Brokers and money managers had expected billions of yuan in excess savings would find their way to the stockmarket this year as the economy gathered pace and enough uncertainty remained over real estate to leave equities the only game in town. Yet just as foreign cash has failed to materialise in China’s stockmarket, nervous households are also turning their backs to pile into bonds and deposits - leaving equity markets adrift.
After rallying 20% from October to January, Chinese blue chips are handing back gains and are down 1% year-to-date. The Hang Seng is at 2023 lows, and sovereign bond yields are falling. The easiest trade of the year is fizzling, and the lost momentum is keeping investors’ money out.
“I am quite disappointed,” said Eric Yu, a programmer in his 30s in Shanghai who’s been investing for around three years.
“I will not put any more money into stocks until all my losses are recovered,” he said. Rather, spooked by the spectre of tech layoffs and youth unemployment, he has been putting some half of his monthly income into wealth and deposit products.
“Safety is more important at this time ... I don’t want to lose my principal.” Interviews with a dozen more small investors showed the sentiment to be reasonably widespread.
China’s small investors are also such a large force - accounting for some 60% of turnover, according to China Securities Regulatory Commission Chairman Yi Huiman, compared with a JPMorgan estimate of less than 25% in the United States - that their lack of interest shows up in market data.
China’s securities margin trading balance, a measure of risk appetite, is hovering around one-month lows.

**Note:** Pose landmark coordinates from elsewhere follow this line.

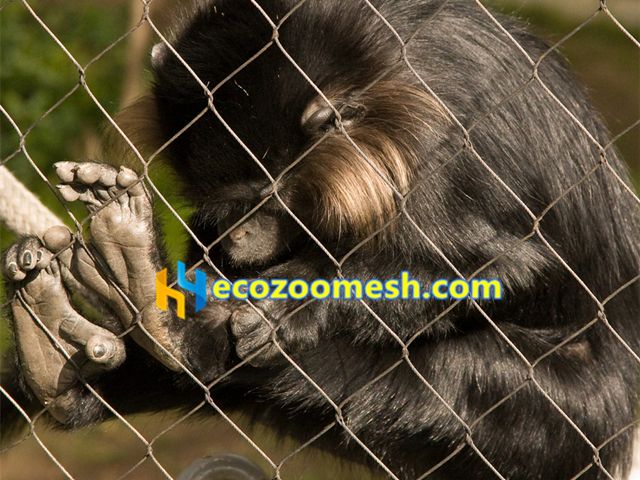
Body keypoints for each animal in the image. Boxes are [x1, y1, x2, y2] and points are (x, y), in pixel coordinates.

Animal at [2, 1, 639, 479]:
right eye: (223, 203)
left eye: (265, 198)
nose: (240, 238)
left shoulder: (445, 139)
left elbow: (509, 266)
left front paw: (295, 301)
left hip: (574, 416)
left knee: (454, 374)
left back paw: (179, 333)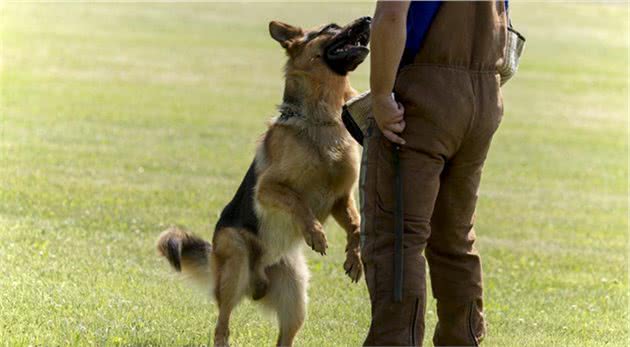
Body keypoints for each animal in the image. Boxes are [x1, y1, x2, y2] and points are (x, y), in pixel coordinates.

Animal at [157, 17, 372, 347]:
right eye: (331, 27)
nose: (369, 20)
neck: (322, 119)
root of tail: (256, 284)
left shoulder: (341, 197)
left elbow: (357, 225)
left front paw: (354, 259)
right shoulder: (268, 189)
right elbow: (298, 201)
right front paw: (316, 234)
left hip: (296, 296)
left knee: (283, 337)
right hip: (236, 259)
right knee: (222, 325)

Turnover in the A-share market is at the lowest level since early March.
Brokerage account creation, while volatile, likewise dropped off in April after promising momentum in February and March, China Securities Depository and Clearing data showed. Mutual fund launches, a proxy for investor interest, also fell away.

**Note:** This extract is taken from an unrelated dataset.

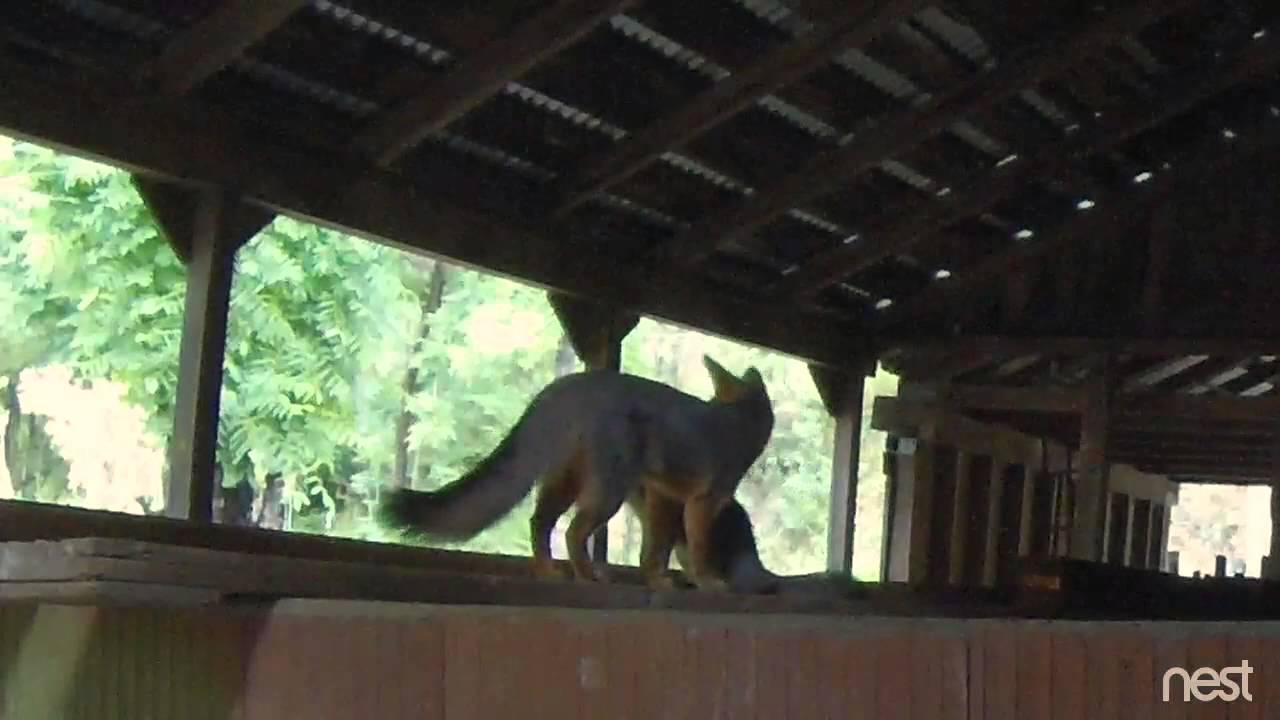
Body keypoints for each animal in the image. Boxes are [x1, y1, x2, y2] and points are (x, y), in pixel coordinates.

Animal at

The broad Shanghai Composite trades where it did early in 2022.
“It is as if stocks are losing faith in the China recovery story,” said Grow Investment Group chief economist Hong Hao. Unusually, he noted, stocks have spilt from a years-long correlation with deposits and liquidity.
NOTHING BUT WAIT Investor enthusiasm has ebbed with softening economic indicators and a global backdrop of rising political tension and falling growth.
China’s April industrial output and retail sales growth undershot forecasts as the recovery turned wobbly. Loans have been sharply and unexpectedly falling, while Western efforts to reduce manufacturing reliance on China have gathered steam.
All of which has domestic investors saying they are too nervous to move much beyond deposits, which central bank data shows are swelling even faster than at the height of the pandemic a year ago.
“It’s quite hard to grasp investment opportunities this year as themes rotate so fast,” said one such investor, Wang Zaizheng. “I have turned more cautious...sentiment is weak and there are also policy and geopolitical risks.” To be sure, not every sign is negative and some see local investors’ return as a big boost that is coming eventually.